Giammarinaro, imprenditore edile, cominciò le sue fortune con l’imprenditore Lo Presti; negli anni ’80 conobbe la sanità pubblica, diventando presidente della Usl di Mazara. Da allora non ha lasciato questo terreno fertile, di voti, consensi e mazzette, costruendo una ampia tele di relazioni e di potere. Nel 1991 l’elezione plebiscitaria all’Ars con oltre 50 mila voti di preferenza presi con la Dc. Poco tempo dopo l’ordine di arresto e la latitanza, cominciata su un peschereccio partito da Mazara verso la Tunisia e finita in Croazia dove la Finanza andò ad arrestarlo, mentre contro di lui si aprivano altre indagini sulla malagestione della sanità pubblica trapanese. Pino Giammarinaro non è stato mai condannato per mafia, è uscito assolto da un processo, quello che mentre era in corso fu condizionato dall’entrata in vigore, retroattiva, della cosidetta legge sul giusto processo, e praticamente non si poterono utilizzare le dichiarazioni di accusa fatti contro di lui dai pentiti che nel dibattimento entrarono attraverso la produzione dei relativi verbali di interrogatorio.

La nuova norma vuole che le dichiarazioni dei pentiti siano utilizzabili solo se il collaboratore di giustizia ripete le accuse davanti ai giudici. Il pm Ingroia dovette chiedere l’assoluzione per Giammarinaro, e però quelle dichiarazioni finirono dentro il procedimento per la misura di prevenzione, e a Giammarinaro furono inflitti 4 anni di sorveglianza speciale.

Misura che non gli impedì di continuare a fare politica, addirittura di candidarsi all’Ars e sfiorare per una manciata di voti la rielezione, sorvegliato speciale che riceveva nella sua casa di Salemi politici importanti come l’allora Governatore della Sicilia Totò Cuffaro. O di muoversi, grazie a certificati medici di favore, per andare a Palermo a incontrarsi con altri maggiorenti della politica come l’on. Saverio Romano, capo dell’Udc siciliana.

Tutti sapevano che Giammarinaro era un sorvegliato speciale per mafia, ma facevano spallucce. E se non stava a Salemi oenon andava a Palermo, Pino Giammarinaro era facile incontrarlo davanti all’ingresso della Usl di Trapani, a ricevere i “clienti” mandati dagli amici.

Mafia e sanità. Un formidabile documentario di Stefano Maria Bianchi (uno della «truppa» di Santoro): che ha fotografato, anni fa,  la «mafia bianca», ossia gli interessi di Cosa nostra nel filone sanitario siciliano. Nel 2005 la Commissione nazionale antimafia in missione a Trapani si interessò alle ingerenze mafiose nella sanità trapanese.

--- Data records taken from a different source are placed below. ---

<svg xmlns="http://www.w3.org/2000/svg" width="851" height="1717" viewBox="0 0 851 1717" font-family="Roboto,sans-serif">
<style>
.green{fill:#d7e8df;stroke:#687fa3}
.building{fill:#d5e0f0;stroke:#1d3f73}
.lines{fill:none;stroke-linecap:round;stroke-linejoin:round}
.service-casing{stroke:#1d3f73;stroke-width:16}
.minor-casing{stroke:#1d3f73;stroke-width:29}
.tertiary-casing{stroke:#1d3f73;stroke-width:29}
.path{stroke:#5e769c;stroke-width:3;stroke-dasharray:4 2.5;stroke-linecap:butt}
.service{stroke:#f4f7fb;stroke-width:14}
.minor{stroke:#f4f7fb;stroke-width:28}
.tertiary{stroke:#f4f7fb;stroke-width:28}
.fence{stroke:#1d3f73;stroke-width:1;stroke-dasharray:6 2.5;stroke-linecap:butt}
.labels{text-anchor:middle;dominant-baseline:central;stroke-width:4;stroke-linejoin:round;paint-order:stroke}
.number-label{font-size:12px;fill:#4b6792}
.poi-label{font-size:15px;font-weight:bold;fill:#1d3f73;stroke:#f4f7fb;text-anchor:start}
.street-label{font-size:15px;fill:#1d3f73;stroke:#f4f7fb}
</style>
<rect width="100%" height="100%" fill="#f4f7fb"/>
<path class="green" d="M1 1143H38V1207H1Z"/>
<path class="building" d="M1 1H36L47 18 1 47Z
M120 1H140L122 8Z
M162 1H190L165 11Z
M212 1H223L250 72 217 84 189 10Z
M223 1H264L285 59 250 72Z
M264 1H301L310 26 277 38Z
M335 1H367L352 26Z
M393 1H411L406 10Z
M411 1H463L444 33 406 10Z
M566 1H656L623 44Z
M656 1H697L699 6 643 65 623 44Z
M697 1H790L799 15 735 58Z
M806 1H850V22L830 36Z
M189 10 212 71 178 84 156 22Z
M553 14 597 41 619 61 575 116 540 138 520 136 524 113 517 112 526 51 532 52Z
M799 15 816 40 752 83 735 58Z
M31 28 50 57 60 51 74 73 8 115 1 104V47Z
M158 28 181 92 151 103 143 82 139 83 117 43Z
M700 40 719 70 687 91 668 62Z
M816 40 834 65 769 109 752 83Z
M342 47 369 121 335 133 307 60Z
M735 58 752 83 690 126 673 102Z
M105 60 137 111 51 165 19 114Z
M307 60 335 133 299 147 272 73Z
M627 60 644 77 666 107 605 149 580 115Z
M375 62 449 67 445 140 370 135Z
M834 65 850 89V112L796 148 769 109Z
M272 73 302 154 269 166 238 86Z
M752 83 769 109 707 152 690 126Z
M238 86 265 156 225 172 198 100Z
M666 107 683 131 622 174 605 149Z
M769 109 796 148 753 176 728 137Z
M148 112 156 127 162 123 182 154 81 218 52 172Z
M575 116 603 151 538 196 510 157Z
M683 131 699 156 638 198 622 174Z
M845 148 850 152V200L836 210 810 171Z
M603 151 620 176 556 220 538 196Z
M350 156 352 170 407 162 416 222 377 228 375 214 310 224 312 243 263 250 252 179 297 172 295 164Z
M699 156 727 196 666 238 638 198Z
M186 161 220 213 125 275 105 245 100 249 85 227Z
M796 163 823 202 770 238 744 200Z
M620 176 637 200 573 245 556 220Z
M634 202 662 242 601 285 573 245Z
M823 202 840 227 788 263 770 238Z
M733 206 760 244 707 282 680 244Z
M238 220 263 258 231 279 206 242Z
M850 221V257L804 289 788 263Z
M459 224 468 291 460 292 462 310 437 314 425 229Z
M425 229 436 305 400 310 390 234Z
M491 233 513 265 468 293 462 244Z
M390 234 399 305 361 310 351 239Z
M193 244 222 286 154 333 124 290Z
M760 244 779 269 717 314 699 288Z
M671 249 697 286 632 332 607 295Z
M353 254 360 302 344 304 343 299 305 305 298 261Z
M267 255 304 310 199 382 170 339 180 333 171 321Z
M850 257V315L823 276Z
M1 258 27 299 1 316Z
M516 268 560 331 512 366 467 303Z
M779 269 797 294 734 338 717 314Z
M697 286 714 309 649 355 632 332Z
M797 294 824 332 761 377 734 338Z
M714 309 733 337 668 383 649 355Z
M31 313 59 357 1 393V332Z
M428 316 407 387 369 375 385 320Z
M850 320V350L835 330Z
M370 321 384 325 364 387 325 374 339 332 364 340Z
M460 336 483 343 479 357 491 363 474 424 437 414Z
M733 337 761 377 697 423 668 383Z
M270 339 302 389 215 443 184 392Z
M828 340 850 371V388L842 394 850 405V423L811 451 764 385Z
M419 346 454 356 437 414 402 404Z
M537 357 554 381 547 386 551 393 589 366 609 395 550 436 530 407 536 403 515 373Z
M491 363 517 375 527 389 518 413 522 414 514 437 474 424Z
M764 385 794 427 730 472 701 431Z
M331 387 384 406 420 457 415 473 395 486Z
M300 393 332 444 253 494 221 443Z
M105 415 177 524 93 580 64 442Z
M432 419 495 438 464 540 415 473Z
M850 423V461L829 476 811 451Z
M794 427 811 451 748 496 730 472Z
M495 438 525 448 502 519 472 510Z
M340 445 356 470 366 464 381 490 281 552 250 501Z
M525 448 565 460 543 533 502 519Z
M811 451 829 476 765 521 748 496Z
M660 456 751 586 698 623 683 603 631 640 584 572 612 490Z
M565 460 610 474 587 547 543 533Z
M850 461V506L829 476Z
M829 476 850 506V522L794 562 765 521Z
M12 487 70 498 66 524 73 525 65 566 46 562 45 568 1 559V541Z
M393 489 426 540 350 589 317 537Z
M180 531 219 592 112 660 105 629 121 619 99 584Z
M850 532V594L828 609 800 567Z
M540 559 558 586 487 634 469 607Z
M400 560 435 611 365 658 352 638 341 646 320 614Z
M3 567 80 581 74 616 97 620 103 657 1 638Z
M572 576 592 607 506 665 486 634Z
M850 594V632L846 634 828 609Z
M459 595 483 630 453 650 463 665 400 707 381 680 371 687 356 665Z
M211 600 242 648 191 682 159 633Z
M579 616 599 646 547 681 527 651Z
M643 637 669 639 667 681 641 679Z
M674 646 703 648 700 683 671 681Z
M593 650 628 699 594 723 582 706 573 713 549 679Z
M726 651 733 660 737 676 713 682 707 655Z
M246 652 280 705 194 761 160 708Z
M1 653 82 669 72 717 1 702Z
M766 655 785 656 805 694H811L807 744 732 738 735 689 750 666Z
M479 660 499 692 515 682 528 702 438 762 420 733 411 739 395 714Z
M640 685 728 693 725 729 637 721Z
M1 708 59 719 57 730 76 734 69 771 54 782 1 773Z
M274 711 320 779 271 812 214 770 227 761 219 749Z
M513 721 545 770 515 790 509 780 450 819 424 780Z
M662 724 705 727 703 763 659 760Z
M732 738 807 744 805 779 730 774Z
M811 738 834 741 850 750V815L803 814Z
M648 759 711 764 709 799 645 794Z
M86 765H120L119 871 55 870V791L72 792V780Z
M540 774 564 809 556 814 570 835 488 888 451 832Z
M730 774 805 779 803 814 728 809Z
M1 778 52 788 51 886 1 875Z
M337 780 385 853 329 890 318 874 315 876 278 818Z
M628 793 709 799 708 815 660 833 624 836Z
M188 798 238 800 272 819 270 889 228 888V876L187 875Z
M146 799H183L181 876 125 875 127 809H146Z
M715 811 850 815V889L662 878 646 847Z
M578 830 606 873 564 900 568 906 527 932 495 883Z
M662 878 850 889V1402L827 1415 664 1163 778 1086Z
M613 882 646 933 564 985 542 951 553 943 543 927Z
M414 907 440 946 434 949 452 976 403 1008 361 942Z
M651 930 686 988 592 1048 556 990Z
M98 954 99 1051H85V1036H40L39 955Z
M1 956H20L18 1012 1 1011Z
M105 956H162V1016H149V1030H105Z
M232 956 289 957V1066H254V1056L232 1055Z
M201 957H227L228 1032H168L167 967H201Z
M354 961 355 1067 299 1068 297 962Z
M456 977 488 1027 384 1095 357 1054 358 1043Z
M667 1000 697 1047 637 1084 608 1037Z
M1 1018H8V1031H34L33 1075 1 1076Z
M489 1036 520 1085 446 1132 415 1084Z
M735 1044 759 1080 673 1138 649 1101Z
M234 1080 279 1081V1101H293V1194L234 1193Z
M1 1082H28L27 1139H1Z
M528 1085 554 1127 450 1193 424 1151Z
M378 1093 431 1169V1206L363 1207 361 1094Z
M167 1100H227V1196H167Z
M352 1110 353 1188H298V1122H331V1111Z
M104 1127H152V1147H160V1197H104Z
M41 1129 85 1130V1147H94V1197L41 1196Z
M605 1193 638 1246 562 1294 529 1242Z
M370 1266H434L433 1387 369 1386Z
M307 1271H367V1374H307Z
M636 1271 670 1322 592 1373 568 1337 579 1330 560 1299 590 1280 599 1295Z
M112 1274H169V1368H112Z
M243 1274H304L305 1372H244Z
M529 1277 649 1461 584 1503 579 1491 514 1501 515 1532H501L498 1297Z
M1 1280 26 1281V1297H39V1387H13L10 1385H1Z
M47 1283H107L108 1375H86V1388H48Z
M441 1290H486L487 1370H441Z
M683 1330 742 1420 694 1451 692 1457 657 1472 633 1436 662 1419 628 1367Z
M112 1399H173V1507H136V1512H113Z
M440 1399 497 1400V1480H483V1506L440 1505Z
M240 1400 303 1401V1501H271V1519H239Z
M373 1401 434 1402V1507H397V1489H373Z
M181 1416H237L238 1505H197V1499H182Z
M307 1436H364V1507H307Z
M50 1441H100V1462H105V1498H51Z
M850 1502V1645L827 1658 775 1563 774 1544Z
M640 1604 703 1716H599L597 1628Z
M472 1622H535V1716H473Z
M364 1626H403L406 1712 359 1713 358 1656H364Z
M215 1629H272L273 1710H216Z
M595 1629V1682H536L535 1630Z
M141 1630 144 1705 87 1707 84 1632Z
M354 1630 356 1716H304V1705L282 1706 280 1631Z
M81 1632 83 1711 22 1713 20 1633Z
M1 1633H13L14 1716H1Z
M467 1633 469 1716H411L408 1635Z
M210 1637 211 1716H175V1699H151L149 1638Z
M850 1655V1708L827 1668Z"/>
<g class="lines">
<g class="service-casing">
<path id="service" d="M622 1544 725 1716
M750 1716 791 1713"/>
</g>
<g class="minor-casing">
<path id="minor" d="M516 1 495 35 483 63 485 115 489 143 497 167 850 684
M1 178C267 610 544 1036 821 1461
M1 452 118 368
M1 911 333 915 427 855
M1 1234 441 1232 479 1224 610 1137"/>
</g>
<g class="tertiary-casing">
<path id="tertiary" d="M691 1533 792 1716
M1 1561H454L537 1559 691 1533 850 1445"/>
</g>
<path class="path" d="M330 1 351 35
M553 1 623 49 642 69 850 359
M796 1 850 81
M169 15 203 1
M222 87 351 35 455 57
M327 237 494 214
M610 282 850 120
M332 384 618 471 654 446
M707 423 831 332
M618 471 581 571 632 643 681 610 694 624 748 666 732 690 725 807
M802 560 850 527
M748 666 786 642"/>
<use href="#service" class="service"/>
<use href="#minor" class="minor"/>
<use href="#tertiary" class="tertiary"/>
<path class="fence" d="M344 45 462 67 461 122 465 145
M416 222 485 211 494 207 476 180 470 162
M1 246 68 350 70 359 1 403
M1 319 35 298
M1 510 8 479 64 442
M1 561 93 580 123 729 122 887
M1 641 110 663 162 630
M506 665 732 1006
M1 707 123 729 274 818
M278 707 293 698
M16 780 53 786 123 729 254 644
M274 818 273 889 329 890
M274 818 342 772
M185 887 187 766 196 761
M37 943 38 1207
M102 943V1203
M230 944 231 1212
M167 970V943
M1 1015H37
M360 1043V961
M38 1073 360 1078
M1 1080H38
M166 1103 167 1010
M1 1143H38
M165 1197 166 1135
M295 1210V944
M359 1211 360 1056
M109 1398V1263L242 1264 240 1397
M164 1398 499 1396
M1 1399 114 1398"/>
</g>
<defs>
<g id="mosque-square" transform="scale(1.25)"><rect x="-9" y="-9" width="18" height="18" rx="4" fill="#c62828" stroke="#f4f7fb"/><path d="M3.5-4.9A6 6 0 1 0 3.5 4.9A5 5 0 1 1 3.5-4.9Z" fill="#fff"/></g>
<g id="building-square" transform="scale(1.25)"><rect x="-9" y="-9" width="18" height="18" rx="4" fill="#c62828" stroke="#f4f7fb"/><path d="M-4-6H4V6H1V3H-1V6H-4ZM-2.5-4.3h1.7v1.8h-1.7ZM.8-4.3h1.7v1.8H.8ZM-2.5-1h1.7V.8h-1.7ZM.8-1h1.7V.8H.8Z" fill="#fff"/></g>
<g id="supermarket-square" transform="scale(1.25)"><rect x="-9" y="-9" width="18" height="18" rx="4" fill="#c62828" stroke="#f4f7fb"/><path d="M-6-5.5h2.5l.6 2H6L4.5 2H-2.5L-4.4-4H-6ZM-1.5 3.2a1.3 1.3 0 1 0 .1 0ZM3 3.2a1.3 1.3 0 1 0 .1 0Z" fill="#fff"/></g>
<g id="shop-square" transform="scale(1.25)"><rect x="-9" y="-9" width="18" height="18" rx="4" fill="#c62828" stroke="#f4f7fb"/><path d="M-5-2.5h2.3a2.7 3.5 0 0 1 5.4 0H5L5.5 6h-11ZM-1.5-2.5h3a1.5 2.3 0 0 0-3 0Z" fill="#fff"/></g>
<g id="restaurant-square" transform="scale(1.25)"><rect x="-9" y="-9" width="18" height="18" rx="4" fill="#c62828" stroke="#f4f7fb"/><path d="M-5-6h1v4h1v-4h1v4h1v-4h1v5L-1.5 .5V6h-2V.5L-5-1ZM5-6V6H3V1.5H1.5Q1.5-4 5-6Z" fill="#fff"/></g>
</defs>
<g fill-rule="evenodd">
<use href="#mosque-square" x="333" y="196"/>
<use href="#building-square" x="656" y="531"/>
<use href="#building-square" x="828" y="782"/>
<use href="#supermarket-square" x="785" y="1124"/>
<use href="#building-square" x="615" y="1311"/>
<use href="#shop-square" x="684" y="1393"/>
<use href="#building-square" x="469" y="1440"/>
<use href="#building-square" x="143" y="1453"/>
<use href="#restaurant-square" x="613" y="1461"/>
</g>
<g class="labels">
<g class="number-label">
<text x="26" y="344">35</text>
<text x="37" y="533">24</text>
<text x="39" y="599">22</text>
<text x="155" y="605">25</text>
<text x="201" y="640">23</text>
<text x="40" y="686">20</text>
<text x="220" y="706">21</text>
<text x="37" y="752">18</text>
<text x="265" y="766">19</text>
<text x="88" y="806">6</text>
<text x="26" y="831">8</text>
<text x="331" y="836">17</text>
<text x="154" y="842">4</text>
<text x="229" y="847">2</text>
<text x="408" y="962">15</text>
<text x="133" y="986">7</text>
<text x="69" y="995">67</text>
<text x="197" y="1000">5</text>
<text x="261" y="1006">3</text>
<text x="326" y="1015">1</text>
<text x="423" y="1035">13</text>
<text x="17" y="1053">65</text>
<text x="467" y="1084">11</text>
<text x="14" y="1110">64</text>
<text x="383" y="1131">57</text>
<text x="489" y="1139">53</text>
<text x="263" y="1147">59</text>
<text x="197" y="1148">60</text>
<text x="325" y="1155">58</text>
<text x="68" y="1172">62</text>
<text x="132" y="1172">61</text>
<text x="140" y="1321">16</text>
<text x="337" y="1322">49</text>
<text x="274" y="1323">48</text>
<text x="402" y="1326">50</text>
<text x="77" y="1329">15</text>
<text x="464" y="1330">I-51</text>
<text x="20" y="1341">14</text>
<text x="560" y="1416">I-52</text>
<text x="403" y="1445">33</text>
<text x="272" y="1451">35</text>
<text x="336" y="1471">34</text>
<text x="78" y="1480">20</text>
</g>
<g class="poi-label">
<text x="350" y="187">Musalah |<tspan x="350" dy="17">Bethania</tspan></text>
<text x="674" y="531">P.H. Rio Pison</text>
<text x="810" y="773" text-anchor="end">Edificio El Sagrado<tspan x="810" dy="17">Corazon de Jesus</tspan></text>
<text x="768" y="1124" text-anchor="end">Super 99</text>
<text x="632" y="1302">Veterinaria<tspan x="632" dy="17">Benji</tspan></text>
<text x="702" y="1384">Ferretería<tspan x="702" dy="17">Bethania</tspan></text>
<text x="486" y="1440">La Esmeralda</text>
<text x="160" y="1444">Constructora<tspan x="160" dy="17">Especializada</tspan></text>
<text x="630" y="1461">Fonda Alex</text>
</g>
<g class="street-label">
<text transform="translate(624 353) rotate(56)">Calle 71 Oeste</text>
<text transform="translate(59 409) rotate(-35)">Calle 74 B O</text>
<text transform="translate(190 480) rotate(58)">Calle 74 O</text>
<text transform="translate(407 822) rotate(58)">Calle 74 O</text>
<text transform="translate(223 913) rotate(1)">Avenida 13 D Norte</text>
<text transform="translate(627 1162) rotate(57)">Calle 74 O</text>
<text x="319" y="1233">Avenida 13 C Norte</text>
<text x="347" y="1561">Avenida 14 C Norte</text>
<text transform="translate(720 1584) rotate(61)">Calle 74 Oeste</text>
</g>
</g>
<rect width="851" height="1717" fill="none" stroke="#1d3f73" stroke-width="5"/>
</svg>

Ma le infiltrazioni dei boss dentro il mondo sanitario non sono di oggi ma di molti decenni fa. Bisogna risalire al 1926 ad un certo dottore Melchiorre Allegra, «punciutu» e primo vero pentito di mafia. Certo, il rapporto tra mafia e camici bianchi da allora si è evoluto. Ma sempre borghesia mafiosa, bianca come il colore dei camici dei sanitari.

Un capo mafia famoso è stato il medico Michele Navarra di Corleone. Oggi si sentono fare i nomi di altri medici, palermitani, ma legati a Matteo Messina Denaro, come Antonino Cinà e Giuseppe Guattadauro, fratello di Filippo cognato diretto del boss latitante, il numero 104 nei pizzini di don Binnu.